Ric Morales: Props with a whole lot of heart

Ric Morales: Props with a whole lot of heart

RTG Spotlight

Ric Morales has been seen on stage, but he truly enjoys working props. Born and raised in Racine, Ric found out early on that he loved theatre, but just as something to enjoy in the audience or help to teach. As a teacher for 35 years, he retired from Walden, teaching history and social studies. He also taught bilingual elementary classes and now teaches as a sub for art, Spanish and English.

“I love substitute teaching now,” Ric says. “I enjoy retirement, but then fill in where I’m needed, and I can spend time with the kids and still feel like I’m using my teaching skills.”

Ric earned his teaching degree from UW-Parkside and then went on to get a bilingual degree from UW-Milwaukee. He began teaching in 2007 at Dr. Jones elementary school, and found himself helping with drama clubs for fourth and fifth grades. That’s when he started getting the theatre bug.

“I absolutely loved the movie Stand and Deliver,” he says, “and then I saw a notice in the newspaper that the Racine Theatre Guild was doing it as a play in 2007. I had never been on stage before, but went to the audition and got cast as Jaime Escalante, the teacher.

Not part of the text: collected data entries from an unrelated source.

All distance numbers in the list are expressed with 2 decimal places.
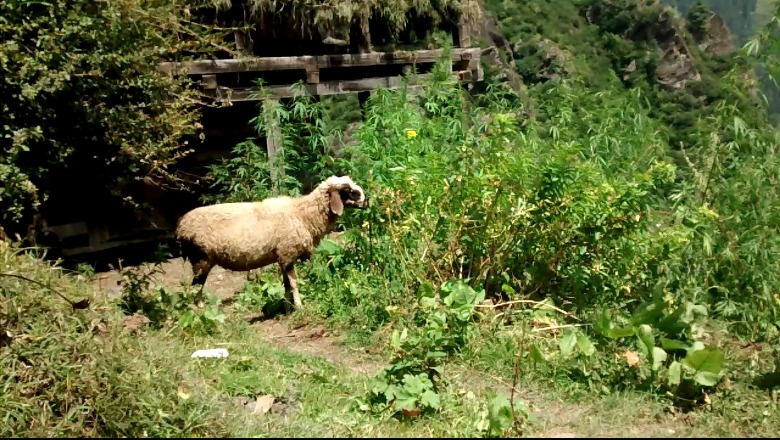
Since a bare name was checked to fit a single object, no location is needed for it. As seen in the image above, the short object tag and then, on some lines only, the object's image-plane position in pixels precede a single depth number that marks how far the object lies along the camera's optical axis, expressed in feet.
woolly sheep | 23.98
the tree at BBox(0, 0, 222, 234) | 23.00
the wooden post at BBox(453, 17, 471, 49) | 46.42
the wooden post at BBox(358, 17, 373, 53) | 41.49
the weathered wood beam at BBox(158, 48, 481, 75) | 34.40
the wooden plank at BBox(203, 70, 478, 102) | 35.91
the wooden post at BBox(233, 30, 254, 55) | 36.52
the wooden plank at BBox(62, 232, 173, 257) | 35.97
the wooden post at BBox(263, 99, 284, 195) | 30.50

It was such an honor to play that role, though I had a lot of stage time and it took so much work. I thought I knew the lines from watching the movie, but it’s a whole different thing to have to memorize the whole thing and say it on stage!”

When the RTG produced Stand and Deliver again in 2023 Ric played the role of the principal, and he says he was so excited to be part of that story again. “Being a teacher, I loved how he inspired his students to go on to achieve more than they ever expected. And it’s a true story.”

Ric also appeared in You Can’t Take It With You in 2008 and A Bad Year for Tomatoes in 2010. “Much as I enjoy being on stage,” Ric says, “I found that I also love helping back stage, knowing I’m supporting the actors and the production in a different way. Phil and Sandy Lyden taught me all the basics of doing props, and I went on to be on the props crew for Honky Tonk Angels (2009), Guys on Ice (2022), Native Gardens (2022), Cemetery Club (2023) and Seasonal Allergies (2023). And I was Assistant Stage Manager for Perfect Wedding (2023).”

Ric says he is learning more and more with every show he works, and now, for the first time, he is chairing props. “The props for The Little Mermaid are mostly here from last year. I’m good at organizing, getting the props crew for each show, and making sure the right props are set in the right place at the right time. And since I’m retired now, I can work the daytime outreach shows.”

In thinking of his favorite memories on shows, Ric says he never worked so hard as he did to help create all the food for Seasonal Allergies. “I was back stage whipping up mashed potatoes and stuffing for every performance,” he says.

Ric enjoys being around the many artistic people who volunteer with the RTG.

“I’ve seen so much talent over the years,” he says. “This is a great way for me to volunteer my time now that I don’t teach full time. There is nothing like the excitement of opening night. Whether I’m in a show or on crew, I love the process of going from nothing, through the rehearsals, and watch it all come together. I continue with the RTG because I’ve met wonderful people who work together with such teamwork. Doug does so much behind the scenes to keep the RTG running smoothly, and since I’m on the board of directors this year, I’m seeing more of that. I’m also on the playreading committee this year, another big job.”

Ric hopes to continue to be part of the RTG, on stage or on crew, on the board or on committees. He loves to welcome new people, is grateful to be cast in any role big or small, and calls the RTG a bright spot in his life. And the RTG is lucky to have people like Ric, willing to volunteer in so many ways to keep the organization going.